Data supplied Start Marker

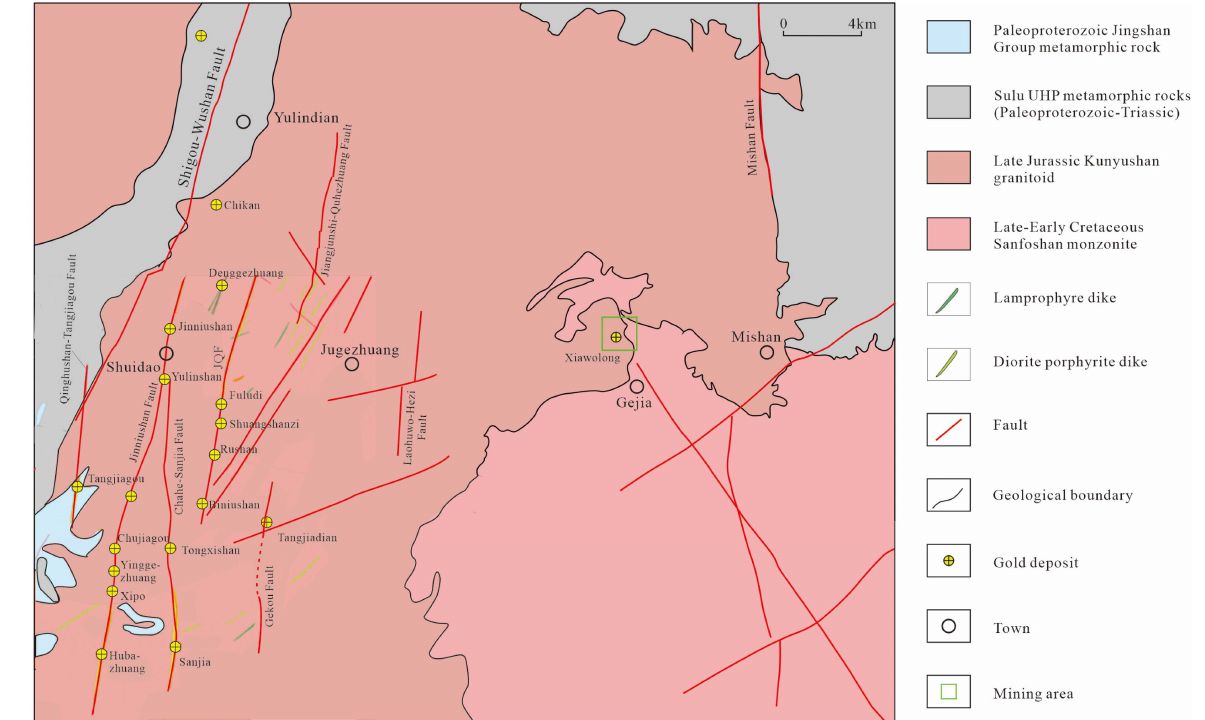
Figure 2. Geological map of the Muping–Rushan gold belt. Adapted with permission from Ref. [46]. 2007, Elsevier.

Data supplied End Marker
Data supplied Start Marker

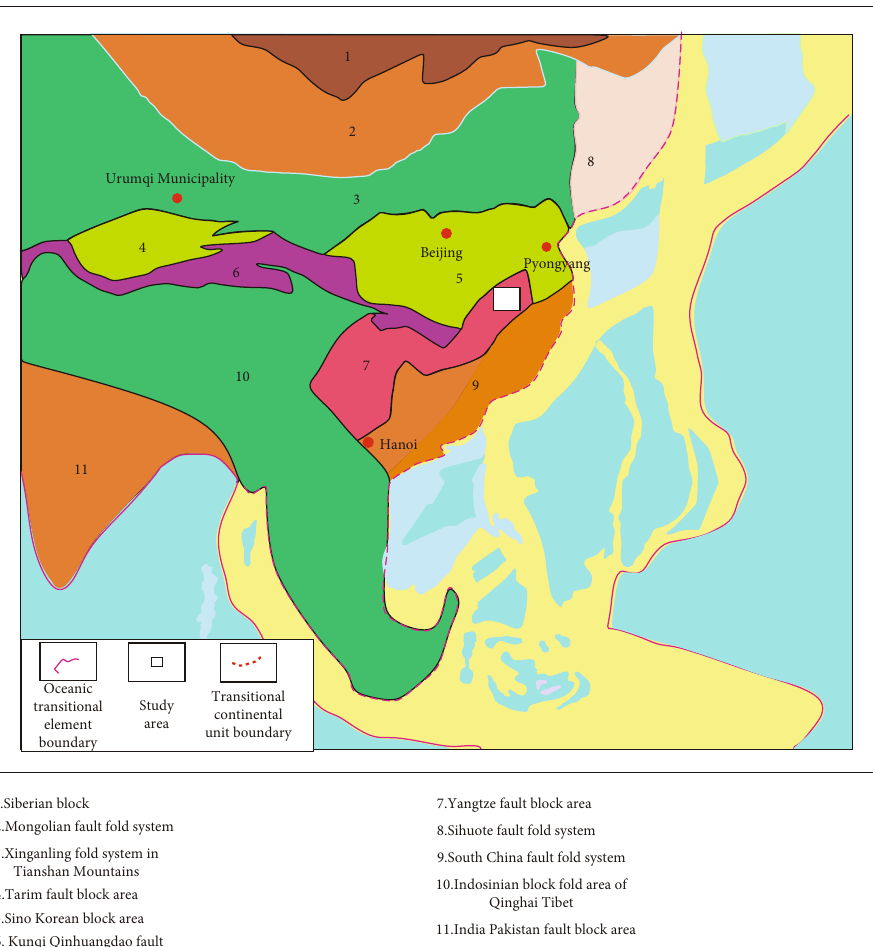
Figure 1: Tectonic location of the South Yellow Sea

Data supplied End Marker
Data supplied Start Marker

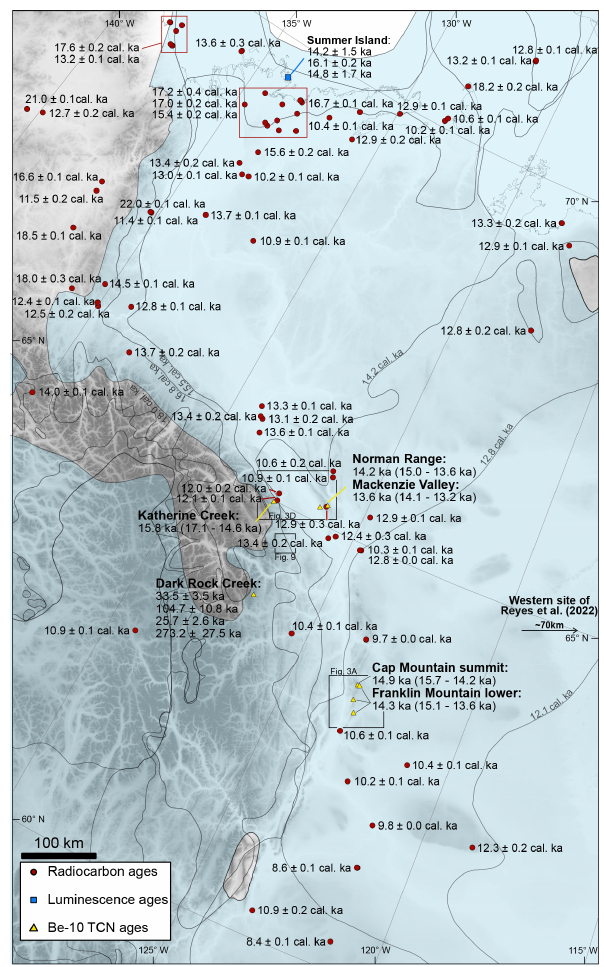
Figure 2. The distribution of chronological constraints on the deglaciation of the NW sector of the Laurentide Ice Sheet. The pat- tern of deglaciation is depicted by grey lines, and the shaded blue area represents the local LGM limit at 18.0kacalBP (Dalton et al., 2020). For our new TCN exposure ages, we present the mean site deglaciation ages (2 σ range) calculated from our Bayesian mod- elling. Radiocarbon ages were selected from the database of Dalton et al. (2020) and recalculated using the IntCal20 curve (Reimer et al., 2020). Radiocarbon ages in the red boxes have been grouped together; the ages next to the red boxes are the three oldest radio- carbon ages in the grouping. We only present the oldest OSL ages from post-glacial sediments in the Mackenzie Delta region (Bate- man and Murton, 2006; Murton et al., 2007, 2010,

Data supplied End Marker

What you have to do:
Read through the data and copy every line where "from" shows up.

Answer to the problem:
Figure 2. Geological map of the Muping–Rushan gold belt. Adapted with permission from Ref. [46]. 2007, Elsevier.
Figure 2. The distribution of chronological constraints on the deglaciation of the NW sector of the Laurentide Ice Sheet. The pat- tern of deglaciation is depicted by grey lines, and the shaded blue area represents the local LGM limit at 18.0kacalBP (Dalton et al., 2020). For our new TCN exposure ages, we present the mean site deglaciation ages (2 σ range) calculated from our Bayesian mod- elling. Radiocarbon ages were selected from the database of Dalton et al. (2020) and recalculated using the IntCal20 curve (Reimer et al., 2020). Radiocarbon ages in the red boxes have been grouped together; the ages next to the red boxes are the three oldest radio- carbon ages in the grouping. We only present the oldest OSL ages from post-glacial sediments in the Mackenzie Delta region (Bate- man and Murton, 2006; Murton et al., 2007, 2010,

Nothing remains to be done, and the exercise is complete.